The researchers describe the missing capability as a lack of "reasoning resilience". That means the system struggles to adapt when its original plan stops working. In real-world research, that flexibility can matter more than raw analytical ability.

This is a practical distinction. A strong research process should be able to say what it found, what it could not find, and where the evidence is incomplete. A weak one may turn uncertainty into a smooth paragraph.

Top systems still have limited headroom

The study tested commercial tools including Gemini 2.5 Pro Deep Research and OpenAI's o3 Deep Research, along with open-source alternatives. Gemini 2.5 Pro ranked highest, but it scored only 51 out of 100 points.

OpenAI's o3 stood out for factual accuracy, with nearly 66 percent of its citations right. That result suggests some systems may be better at grounding claims than others, but it also shows that citation reliability remains incomplete.

The researchers argue that these agents do not fail mainly because they are confused by the prompt. They fail because they struggle to integrate evidence and handle uncertainty. That diagnosis points to a different kind of improvement: systems need better ways to expose gaps instead of covering them.

The team released the FINDER and DEFT frameworks on GitHub so the community can work on more reliable agents. The goal is not simply to produce longer or faster reports. It is to make the research process easier to evaluate.

Why this matters now

The timing is important. Since late 2024, Google, Perplexity, Grok, and OpenAI have rolled out deep research features that promise comprehensive reports in minutes, often by scraping hundreds of websites at once.

The study suggests that more data is not enough. If a system cannot judge evidence, recover from blocked steps, or admit uncertainty, a larger pool of sources may simply give it more ways to make mistakes.

The industry is aware of the limitation. OpenAI recently admitted that LLM-based systems like ChatGPT will likely never stop fabricating information entirely. To address the problem, the company is working on features that allow the system to indicate its certainty level.

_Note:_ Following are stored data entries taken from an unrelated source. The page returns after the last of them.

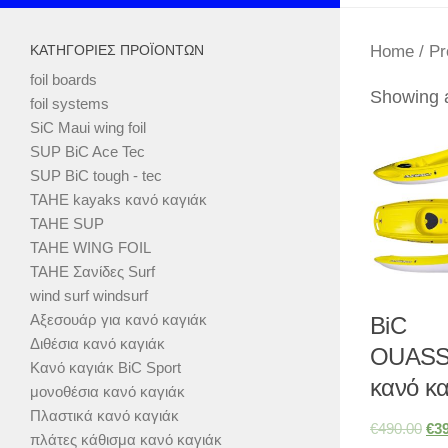
ΚΑΤΗΓΟΡΊΕΣ ΠΡΟΪΌΝΤΩΝ
Home
/ Pr
foil boards
Showing a
foil systems
SiC Maui wing foil
SUP BiC Ace Tec
SUP BiC tough - tec
TAHE kayaks κανό καγιάκ
TAHE SUP
TAHE WING FOIL
TAHE Σανίδες Surf
wind surf windsurf
Αξεσουάρ για κανό καγιάκ
BiC
Διθέσια κανό καγιάκ
OUAS
Κανό καγιάκ BiC Sport
κανό κα
μονοθέσια κανό καγιάκ
Πλαστικά κανό καγιάκ
€
490.00
€
3
πλάτες κάθισμα κανό καγιάκ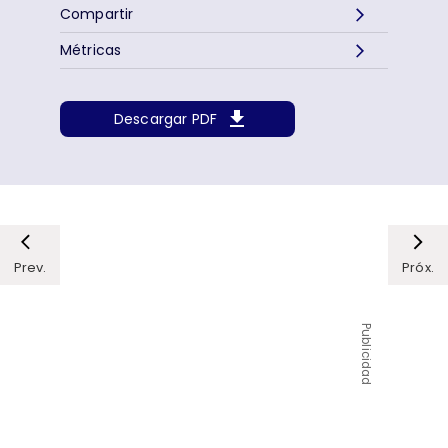
Compartir
Métricas
Descargar PDF
Prev.
Próx.
Publicidad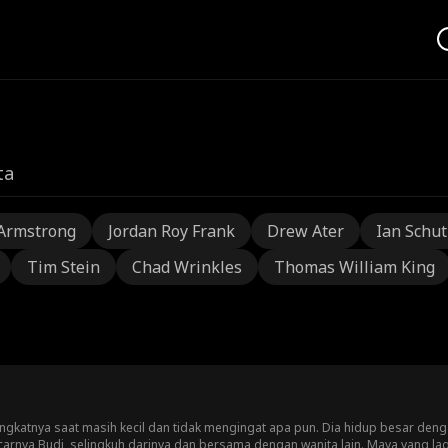
ta
Armstrong
Jordan Roy Frank
Drew Ater
Ian Schu
Tim Stein
Chad Wrinkles
Thomas William King
ngkatnya saat masih kecil dan tidak mengingat apa pun. Dia hidup besar den
rnya Budi, selingkuh darinya dan bersama dengan wanita lain. Maya yang lagi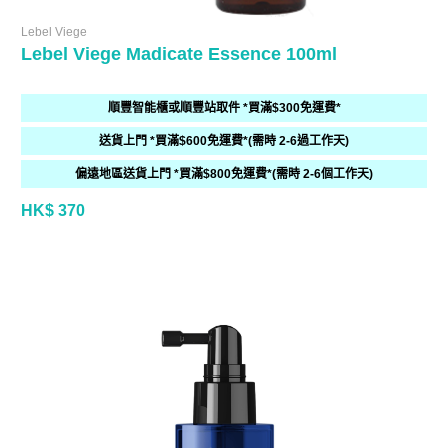
Lebel Viege
Lebel Viege Madicate Essence 100ml
順豐智能櫃或順豐站取件 *買滿$300免運費*
送貨上門 *買滿$600免運費*(需時 2-6過工作天)
偏遠地區送貨上門 *買滿$800免運費*(需時 2-6個工作天)
HK$ 370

OpenAI is also experimenting with "confessions", a mechanism where the system generates a separate follow-up note admitting if it made something up or was unsure.

The larger lesson is that a research agent needs a reliable way to say "I don't know". Until that becomes a normal part of the workflow, polished AI reports should be treated as drafts that require verification, especially when they contain precise figures, confident citations, or claims that depend on unavailable evidence.